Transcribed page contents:
□ □ □ □

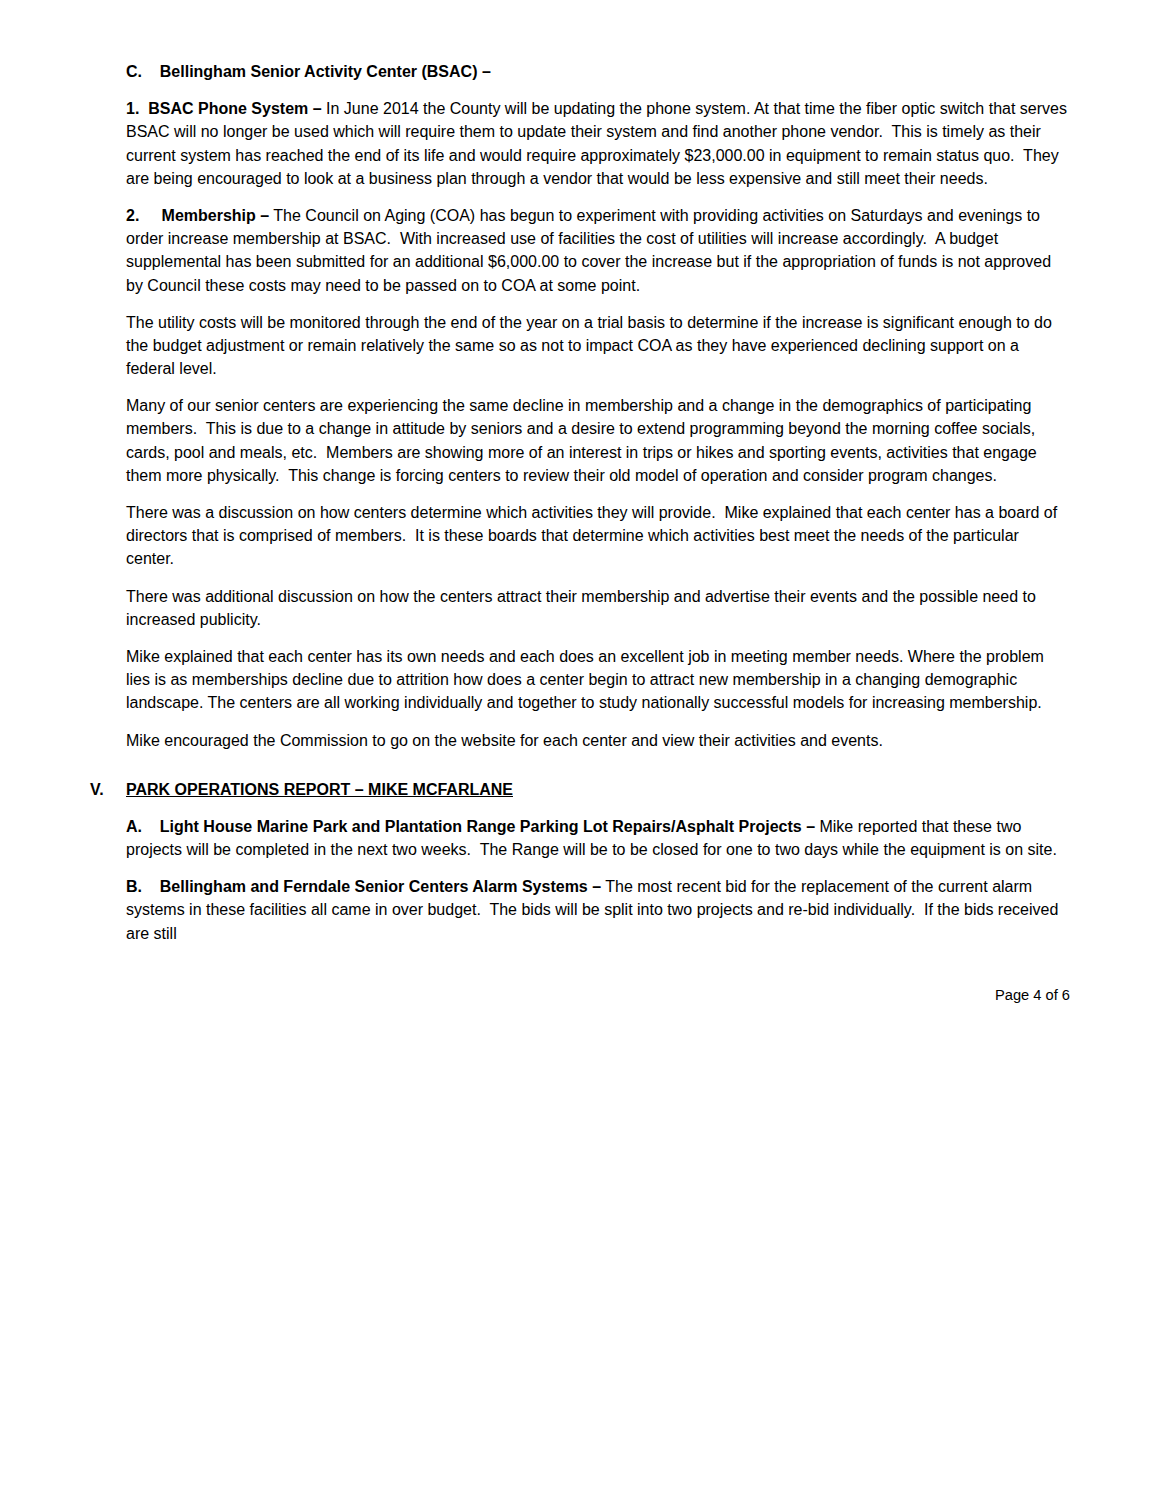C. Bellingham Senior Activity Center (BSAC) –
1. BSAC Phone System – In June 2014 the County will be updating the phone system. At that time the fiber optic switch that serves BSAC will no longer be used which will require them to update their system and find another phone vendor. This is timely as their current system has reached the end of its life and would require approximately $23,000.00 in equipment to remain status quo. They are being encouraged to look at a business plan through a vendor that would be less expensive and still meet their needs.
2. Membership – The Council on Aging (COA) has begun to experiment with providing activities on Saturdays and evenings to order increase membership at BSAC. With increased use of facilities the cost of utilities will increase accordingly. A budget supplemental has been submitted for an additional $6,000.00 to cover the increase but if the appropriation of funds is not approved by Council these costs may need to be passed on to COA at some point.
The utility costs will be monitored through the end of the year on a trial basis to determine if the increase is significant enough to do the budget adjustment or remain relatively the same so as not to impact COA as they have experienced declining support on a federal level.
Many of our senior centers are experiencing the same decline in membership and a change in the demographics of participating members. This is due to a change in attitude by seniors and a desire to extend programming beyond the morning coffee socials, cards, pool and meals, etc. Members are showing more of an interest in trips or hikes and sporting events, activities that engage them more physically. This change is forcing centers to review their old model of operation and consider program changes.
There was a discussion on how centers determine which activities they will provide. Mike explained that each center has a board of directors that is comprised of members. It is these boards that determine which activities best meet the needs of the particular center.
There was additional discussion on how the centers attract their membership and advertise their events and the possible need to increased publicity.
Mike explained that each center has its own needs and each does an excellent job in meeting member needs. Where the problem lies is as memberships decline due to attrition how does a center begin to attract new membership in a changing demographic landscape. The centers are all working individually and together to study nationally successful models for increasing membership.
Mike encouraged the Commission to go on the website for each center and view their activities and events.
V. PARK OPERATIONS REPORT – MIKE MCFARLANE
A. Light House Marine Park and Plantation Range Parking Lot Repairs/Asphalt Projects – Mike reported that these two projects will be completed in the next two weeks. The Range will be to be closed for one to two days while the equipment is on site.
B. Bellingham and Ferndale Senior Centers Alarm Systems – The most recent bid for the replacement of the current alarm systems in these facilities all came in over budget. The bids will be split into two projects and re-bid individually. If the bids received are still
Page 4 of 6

□ □ □ □

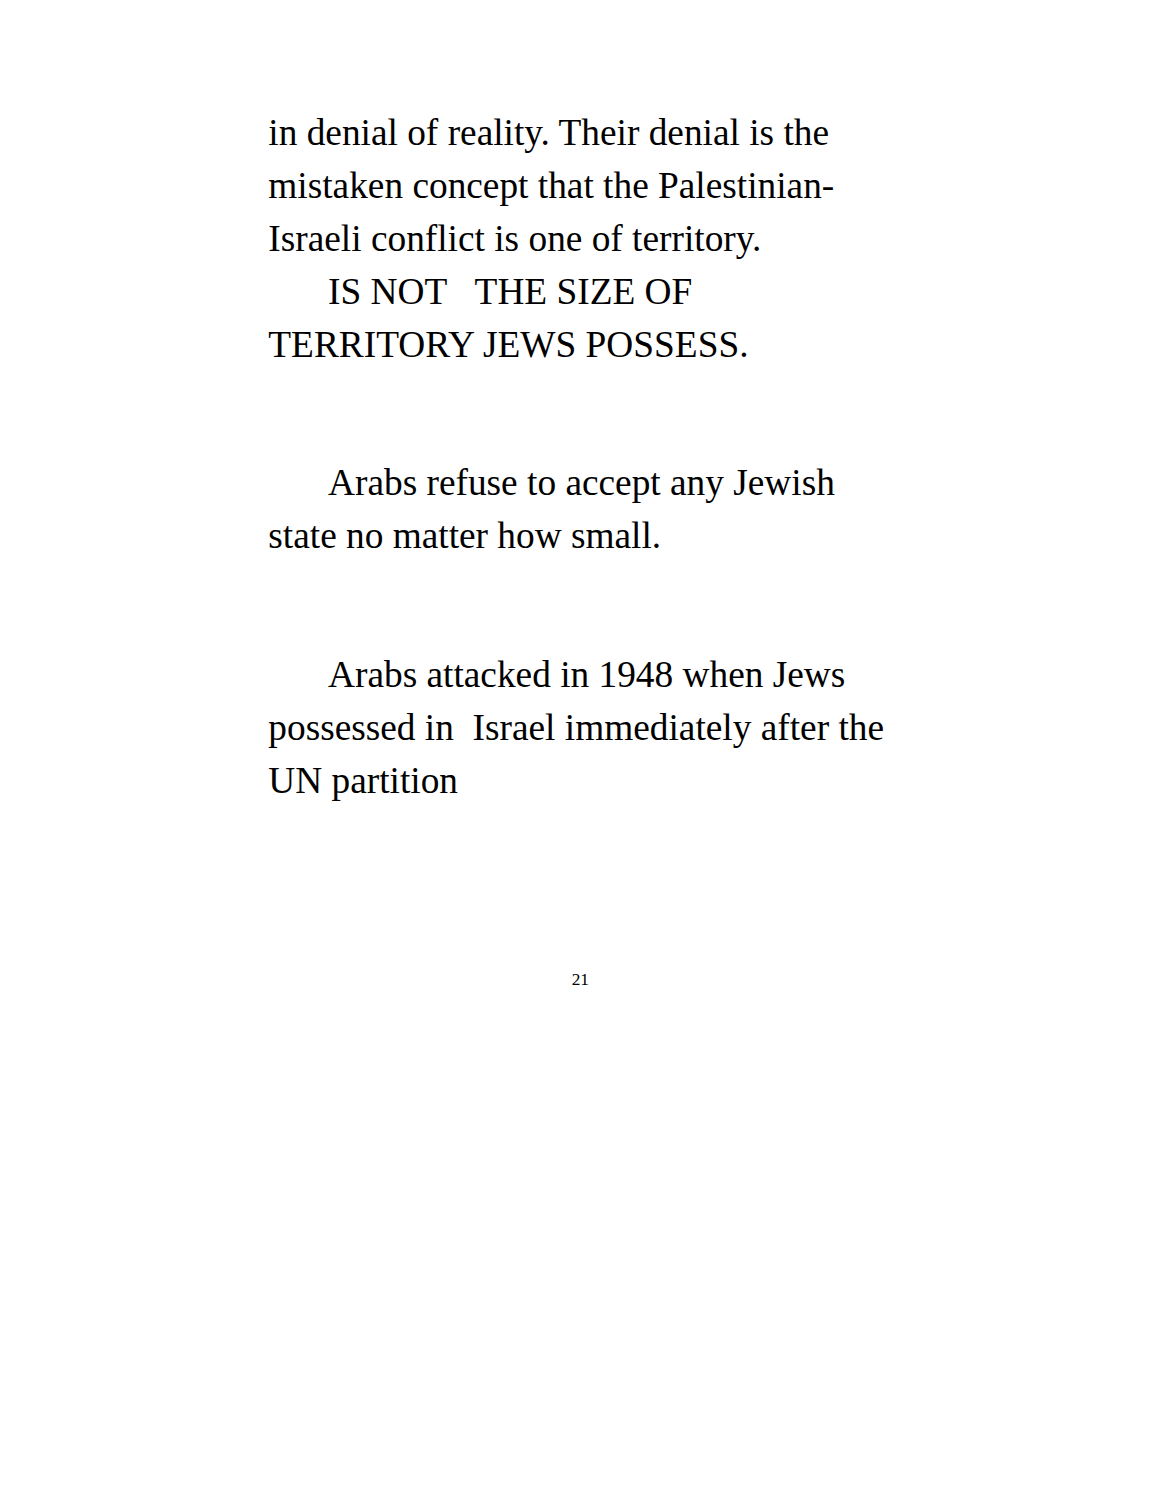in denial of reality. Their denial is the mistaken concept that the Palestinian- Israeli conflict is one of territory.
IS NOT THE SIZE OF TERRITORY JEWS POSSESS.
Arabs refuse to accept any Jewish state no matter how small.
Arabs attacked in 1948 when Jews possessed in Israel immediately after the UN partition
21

□ □ □ □

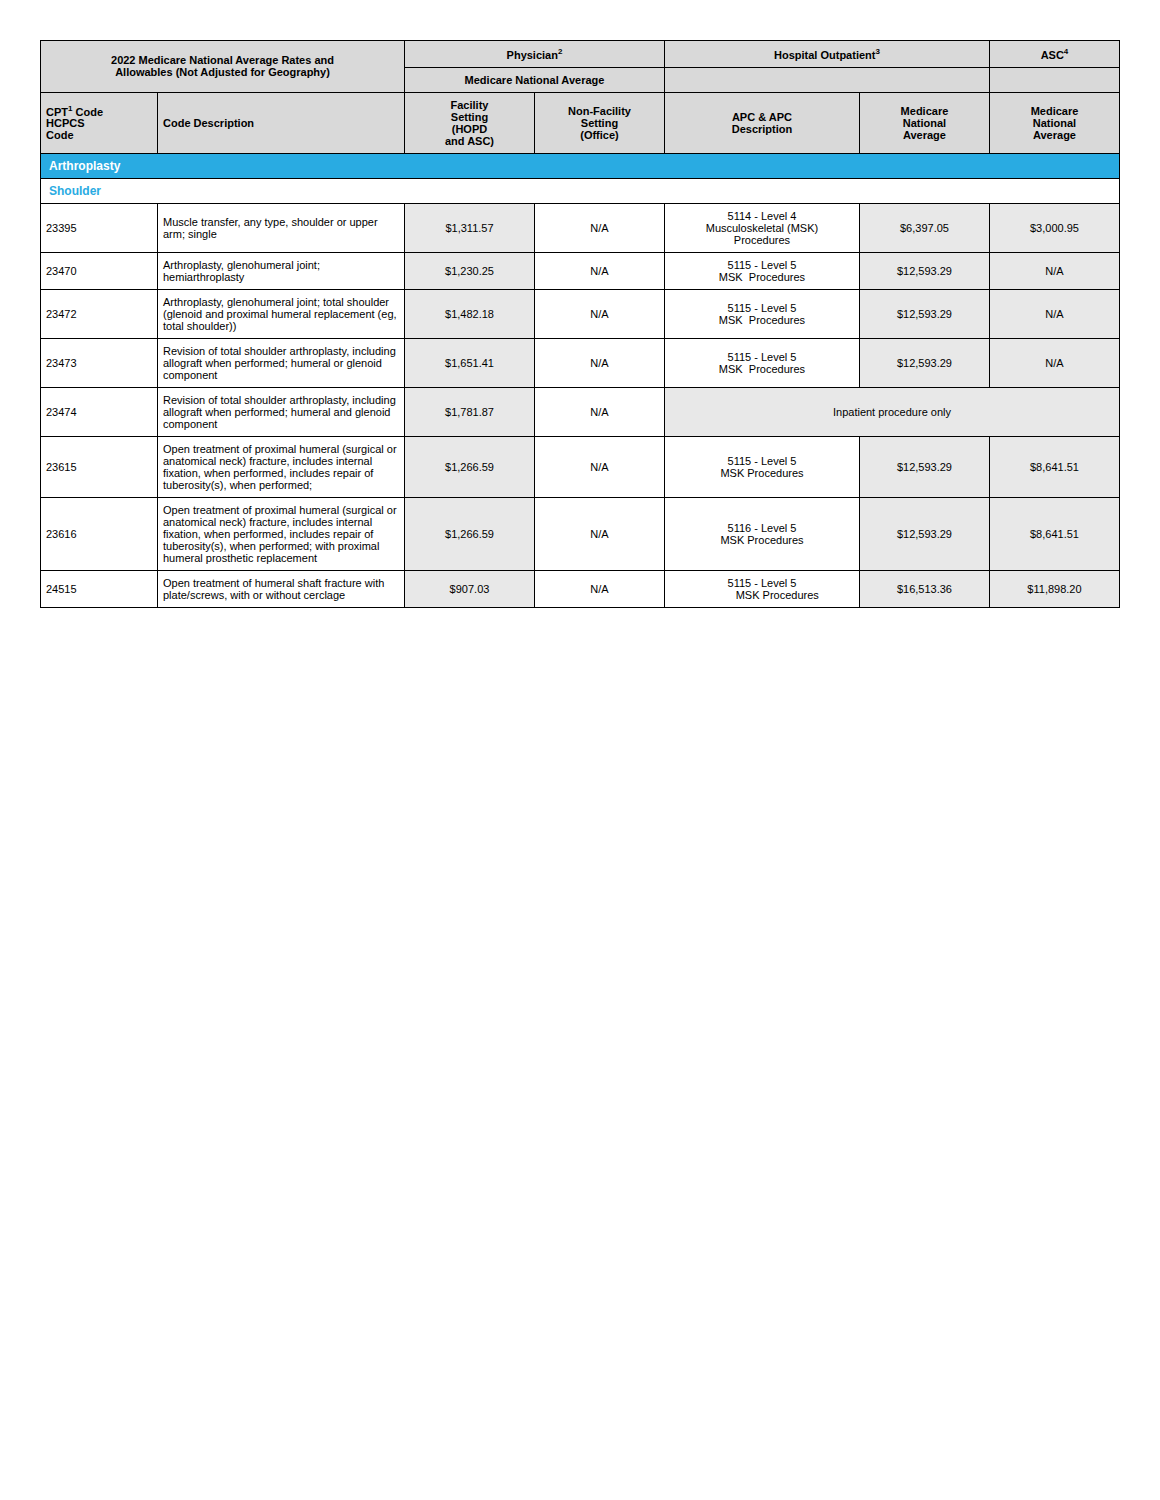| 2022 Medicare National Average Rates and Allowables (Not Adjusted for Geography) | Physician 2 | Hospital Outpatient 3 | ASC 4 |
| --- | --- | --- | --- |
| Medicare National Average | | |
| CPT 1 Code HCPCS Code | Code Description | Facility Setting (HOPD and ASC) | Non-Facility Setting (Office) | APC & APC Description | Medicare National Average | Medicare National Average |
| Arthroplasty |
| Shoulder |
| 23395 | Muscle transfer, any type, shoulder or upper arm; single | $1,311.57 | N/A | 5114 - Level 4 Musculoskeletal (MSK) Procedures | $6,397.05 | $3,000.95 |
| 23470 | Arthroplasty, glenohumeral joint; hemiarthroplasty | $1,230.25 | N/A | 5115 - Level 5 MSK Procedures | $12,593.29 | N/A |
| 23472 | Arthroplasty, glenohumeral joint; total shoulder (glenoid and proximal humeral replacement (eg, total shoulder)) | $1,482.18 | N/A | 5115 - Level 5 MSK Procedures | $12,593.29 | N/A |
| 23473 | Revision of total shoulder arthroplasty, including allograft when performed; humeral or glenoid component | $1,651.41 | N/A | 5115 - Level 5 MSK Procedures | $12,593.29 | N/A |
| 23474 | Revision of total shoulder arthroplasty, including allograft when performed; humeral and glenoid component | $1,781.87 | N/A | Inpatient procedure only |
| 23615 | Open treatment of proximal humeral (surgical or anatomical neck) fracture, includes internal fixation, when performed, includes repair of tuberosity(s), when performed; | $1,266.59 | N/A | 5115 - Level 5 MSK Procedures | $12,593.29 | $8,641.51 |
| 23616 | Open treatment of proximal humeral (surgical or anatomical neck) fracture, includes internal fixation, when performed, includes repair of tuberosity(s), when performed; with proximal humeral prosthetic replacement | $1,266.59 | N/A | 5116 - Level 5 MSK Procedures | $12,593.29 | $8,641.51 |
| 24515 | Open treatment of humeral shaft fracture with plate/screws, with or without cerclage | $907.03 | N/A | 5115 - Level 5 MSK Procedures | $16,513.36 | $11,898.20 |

□ □ □ □

> WHAT THE TASK REQUIRES: Find the word "equipment" in the entries above, then copy each line that holds it.

> TASK RESULT:
1. BSAC Phone System – In June 2014 the County will be updating the phone system. At that time the fiber optic switch that serves BSAC will no longer be used which will require them to update their system and find another phone vendor. This is timely as their current system has reached the end of its life and would require approximately $23,000.00 in equipment to remain status quo. They are being encouraged to look at a business plan through a vendor that would be less expensive and still meet their needs.
A. Light House Marine Park and Plantation Range Parking Lot Repairs/Asphalt Projects – Mike reported that these two projects will be completed in the next two weeks. The Range will be to be closed for one to two days while the equipment is on site.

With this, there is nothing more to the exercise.